Visitei o espaço Doca 1, um polo de Economia Criativa situado no porto de Salvador, com café, livraria e restaurante e espaço de coworking. Foi uma experiência fantástica por espaços que, mesclando o histórico e o inovador, representam a cidade com muita qualidade.
E olhem que nem deu para contar em detalhes a parte de subir o Elevador Lacerda e transitar pela Rua Chile e seus novos hotéis e “roof tops”, indo depois em direção à Praça da Sé, Catedral, Pelourinho, e terminando no Santo Antônio Além do Carmo, com suas pousadas, restaurantes e o Museu do Mar. Se for em um domingo, ainda é possível assistir a um espetáculo de música clássica no parque do queimado, em pleno bairro da Liberdade, com os jovens do projeto Neojiba.
Nesse roteiro me impressionou sobretudo a presença dos Soteropolitanos, de todas as idades, e representando a multitude racial e cultural da cidade. A valorização do lugar pelo povo do lugar é um aspecto fundamental. E ao se assistir os muitos depoimentos e retratos da evolução histórica e cultural mais recente da cidade, o que se percebe fundamentalmente é essa apropriação e orgulho do nosso povo pela nossa diversidade e diferenciação.

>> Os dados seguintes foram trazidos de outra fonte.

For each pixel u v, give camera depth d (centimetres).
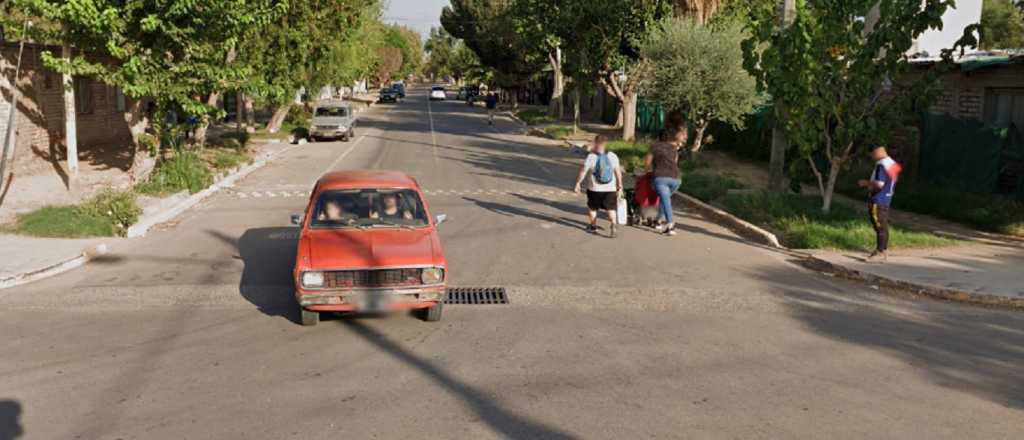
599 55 3150
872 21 2002
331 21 3038
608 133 3897
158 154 1933
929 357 756
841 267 1114
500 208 1633
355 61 3731
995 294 965
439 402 630
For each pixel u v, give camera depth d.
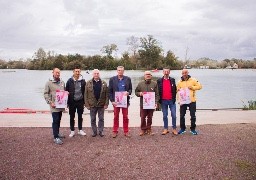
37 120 13.58
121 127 12.20
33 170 7.35
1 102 29.06
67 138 10.37
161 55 127.62
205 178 6.86
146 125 11.40
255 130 11.44
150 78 10.66
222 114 15.32
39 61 148.25
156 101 10.73
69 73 96.88
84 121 13.45
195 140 10.04
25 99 31.56
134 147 9.24
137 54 127.50
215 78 75.19
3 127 12.05
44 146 9.35
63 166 7.62
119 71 10.41
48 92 9.79
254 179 6.79
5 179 6.80
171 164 7.75
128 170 7.36
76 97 10.30
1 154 8.55
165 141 9.95
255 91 40.19
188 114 15.26
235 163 7.79
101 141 9.97
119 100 10.41
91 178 6.89
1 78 74.75
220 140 10.02
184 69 10.84
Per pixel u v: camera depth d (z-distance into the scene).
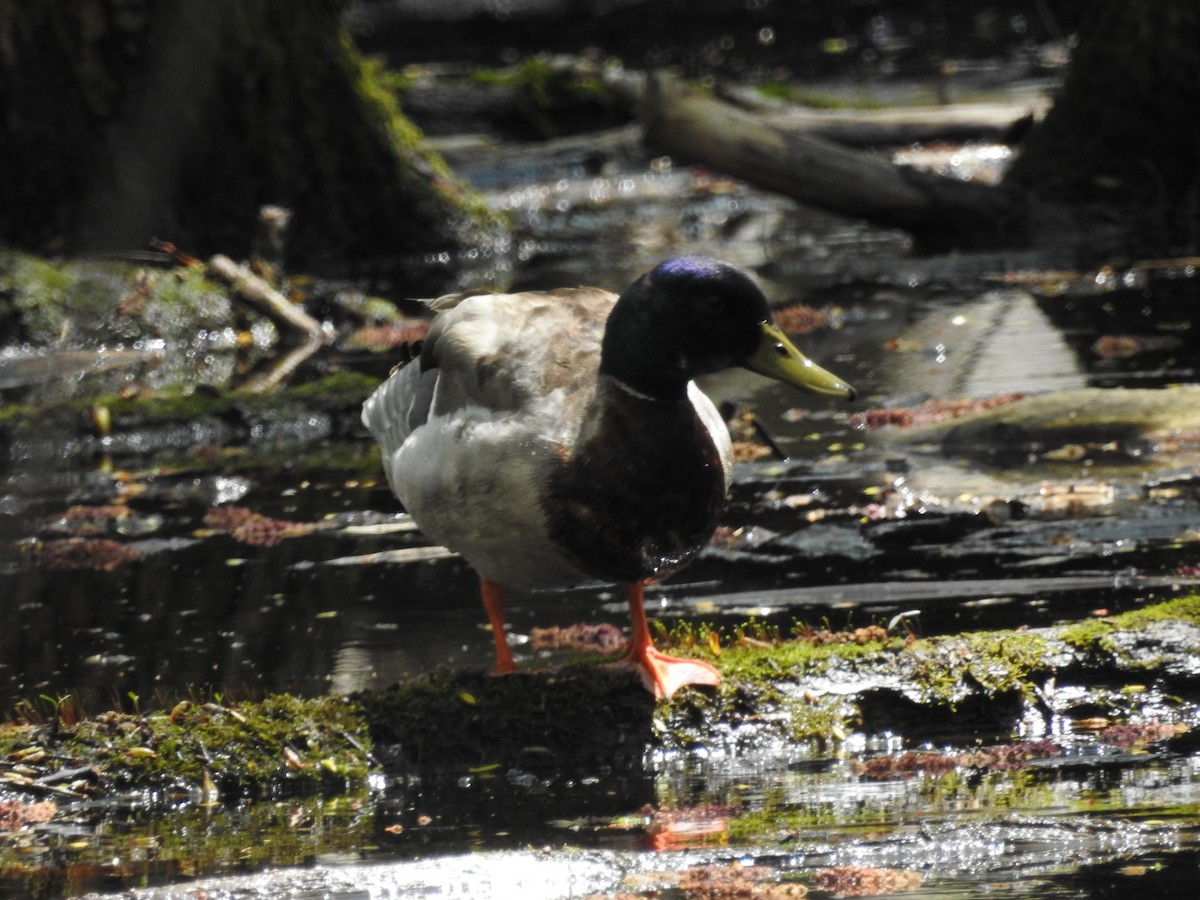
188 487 13.34
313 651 9.13
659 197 28.27
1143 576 9.43
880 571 9.97
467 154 30.92
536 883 5.96
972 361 15.61
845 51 41.06
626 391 6.97
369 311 19.92
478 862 6.12
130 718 7.45
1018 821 6.29
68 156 21.45
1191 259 19.67
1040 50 38.44
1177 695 7.53
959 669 7.58
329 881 6.03
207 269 19.88
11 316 18.70
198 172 22.27
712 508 7.23
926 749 7.28
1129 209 22.48
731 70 39.88
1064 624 7.97
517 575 7.42
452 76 37.62
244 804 7.07
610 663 7.63
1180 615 7.85
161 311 18.95
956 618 8.95
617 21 43.59
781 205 26.91
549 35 43.56
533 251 23.94
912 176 21.47
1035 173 23.23
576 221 26.41
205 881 6.10
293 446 14.73
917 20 44.06
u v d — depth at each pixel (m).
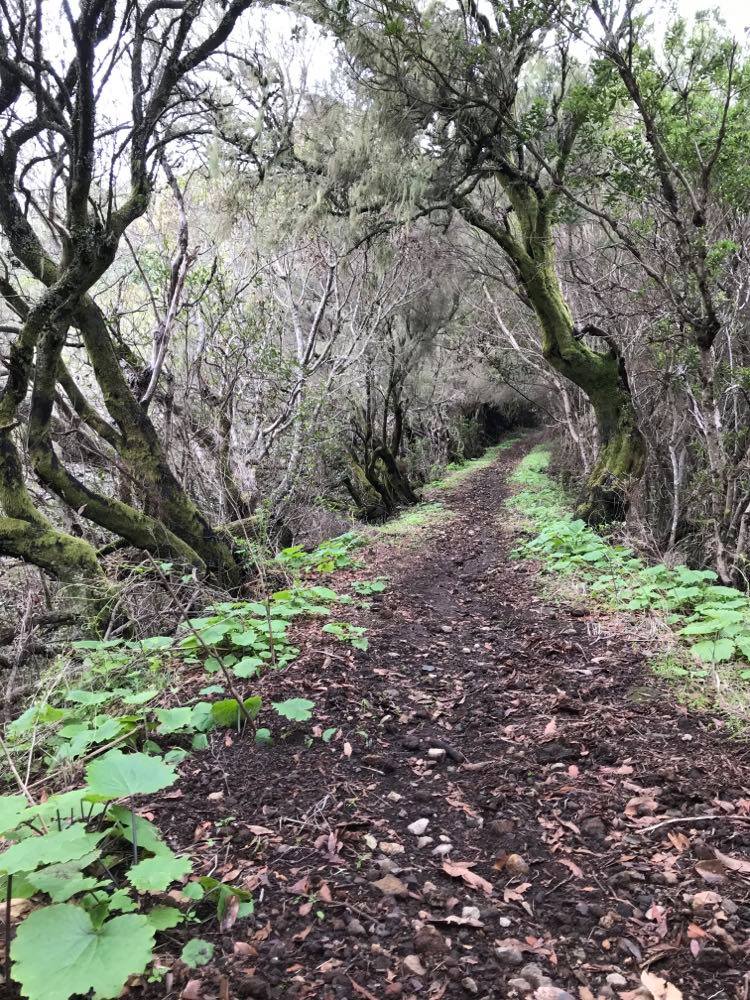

Orgulho esse que parece potencializar o poder criativo e o empreendedorismo em diversas áreas como a culinária, o design, a moda e a produção artística e cultural.
Isso tudo com um nível de qualidade e diferenciação fantásticos, fazendo com que a Cidade da Bahia escape da “pasteurização” dos “Time Out Markets”, e da aparência de verdadeiros parques temáticos que encontramos em várias outras cidades turísticas pelo mundo afora.
Uma questão surge a partir das minhas andanças e observações, e foi objeto de diversas conversas e reflexões sobre a diferenciação da cidade: o que faz de Salvador única, é mais a miscigenação, o sincretismo, do que propriamente a herança da negritude em si? Na voz do poeta, a loucura está na mistura.
Assim enxergo o movimento Salvador Capital Afro como um ponto de partida, uma referência que nos permite valorizar também, e cada vez mais, as diversas origens e facetas dessa cultura vibrante e original.
Esse texto é um pequeno testemunho e um convite a todos aqueles, baianos ou não, que tenham a curiosidade de presenciar algo tão importante como esse processo de reconexão de uma cidade consigo mesma, e o imenso e pouco óbvio potencial de geração de valor econômico para a população e os empreendedores que catapultarem esse potencial em negócios.
Tem que abrir a cabeça, como se diz aqui, vir com fé, ir a pé e entronizar uma certa “baianidade nagô”. Se permitir apreciar não o perfeito, mas o único dessa experiência.